- Amazon may be the ultimate beneficiary of the post-coronavirus world, CNBC's Jim Cramer said Wednesday.
- "I think Amazon could go to $3,000 in this market," Cramer said on "Squawk on the Street."
- Cramer said both Amazon's e-commerce business and its cloud business, AWS, are perfectly situated to benefit.
Amazon may be the ultimate beneficiary in the post-coronavirus world, CNBC's Jim Cramer said Wednesday, suggesting the company's cloud unit and e-commerce business are both positioned nicely to thrive.
"I think Amazon could go to $3,000 in this market," Cramer said on "Squawk on the Street." That would represent a more than 37% increase over last month's all-time high.
Since its Feb. 11 record, Amazon has dropped 11% as of Tuesday's close of $1,940 per share. While lower, the stock has held up much better than the S&P 500, which has seen a nearly 28% decline from last month's highs.
Another way to look at it, an Amazon rise from $1,940 per share to $3,000 would be an almost 55% gain.
Cramer believes Amazon is poised for such a strong move to the upside because the coronavirus pandemic has ushered in a new reality. "The world has changed," he added. "Very few people I know want to admit this."
On Friday, the "Mad Money" host suggested Amazon, Walmart and Costco may be the only three retailers to survive the economic shock from the coronavirus.
Amazon's e-commerce business has surged during the outbreak as people look to stock up on essentials. Last week, the company announced plans to hire 100,000 warehouse and delivery workers to help keep up with demand.

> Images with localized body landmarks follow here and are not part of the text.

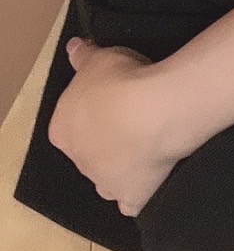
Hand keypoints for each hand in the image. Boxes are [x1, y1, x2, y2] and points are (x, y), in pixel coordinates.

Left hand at [48, 40, 185, 216]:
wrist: (154, 111)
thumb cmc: (121, 81)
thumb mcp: (98, 58)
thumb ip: (83, 56)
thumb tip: (74, 48)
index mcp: (63, 129)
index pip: (69, 124)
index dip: (90, 111)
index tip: (111, 98)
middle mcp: (79, 160)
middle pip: (89, 152)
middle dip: (107, 139)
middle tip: (132, 117)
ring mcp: (105, 182)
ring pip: (106, 180)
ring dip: (120, 168)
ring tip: (145, 146)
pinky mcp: (133, 197)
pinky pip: (132, 203)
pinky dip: (139, 195)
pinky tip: (152, 180)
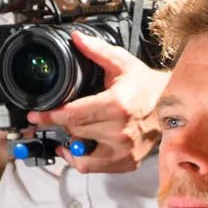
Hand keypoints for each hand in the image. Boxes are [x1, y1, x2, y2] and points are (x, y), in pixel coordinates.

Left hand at [26, 30, 167, 173]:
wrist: (172, 108)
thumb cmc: (147, 87)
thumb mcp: (123, 63)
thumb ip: (97, 51)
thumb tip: (76, 39)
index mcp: (117, 106)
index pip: (73, 116)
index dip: (50, 117)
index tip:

Cramer said that in addition to more people changing their habits to shop online, Amazon Web Services stands to benefit from a shift to working from home.
The AWS cloud side of Amazon had already been booming before the crisis, accounting for over half of the company's operating income in its most recent quarter.

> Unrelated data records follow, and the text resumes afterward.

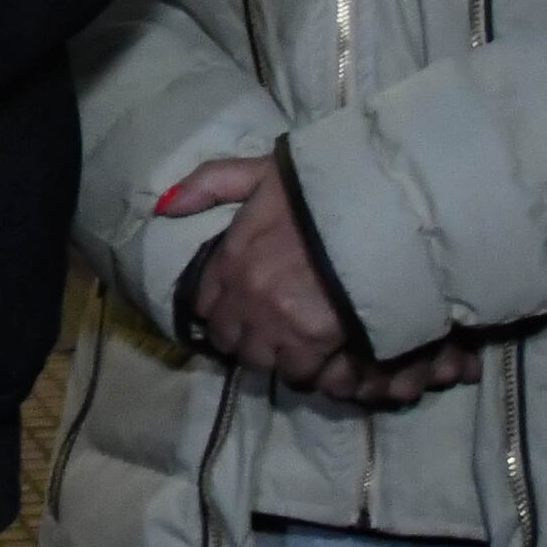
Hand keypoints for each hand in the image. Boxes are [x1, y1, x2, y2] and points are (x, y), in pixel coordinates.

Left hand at [156, 154, 482, 410]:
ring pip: (262, 362)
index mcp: (231, 256)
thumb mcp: (262, 171)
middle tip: (268, 329)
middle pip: (229, 340)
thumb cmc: (323, 186)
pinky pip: (300, 374)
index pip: (205, 303)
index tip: (239, 305)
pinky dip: (310, 369)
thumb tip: (164, 207)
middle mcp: (246, 296)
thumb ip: (211, 184)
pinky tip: (321, 355)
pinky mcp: (316, 343)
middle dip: (245, 336)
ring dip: (275, 355)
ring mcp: (279, 323)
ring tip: (294, 344)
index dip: (221, 306)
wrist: (382, 207)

"Amazon Web Services must be just crushing it," said Cramer, who argued the temporary work-from-home policies put in place to increase social distancing may usher in permanent adoption at least at some companies.
Cramer is not alone in observing how Amazon, already facing antitrust scrutiny, was seemingly positioned perfectly in e-commerce and the cloud to expand its dominance.
"All of this activity to deal with the coronavirus that countries are taking could be relabeled the 'Amazon Subsidy Act of 2020,'" noted value investor Bill Miller told CNBC last week.
Disclosure: Cramer's charitable trust own shares of Amazon.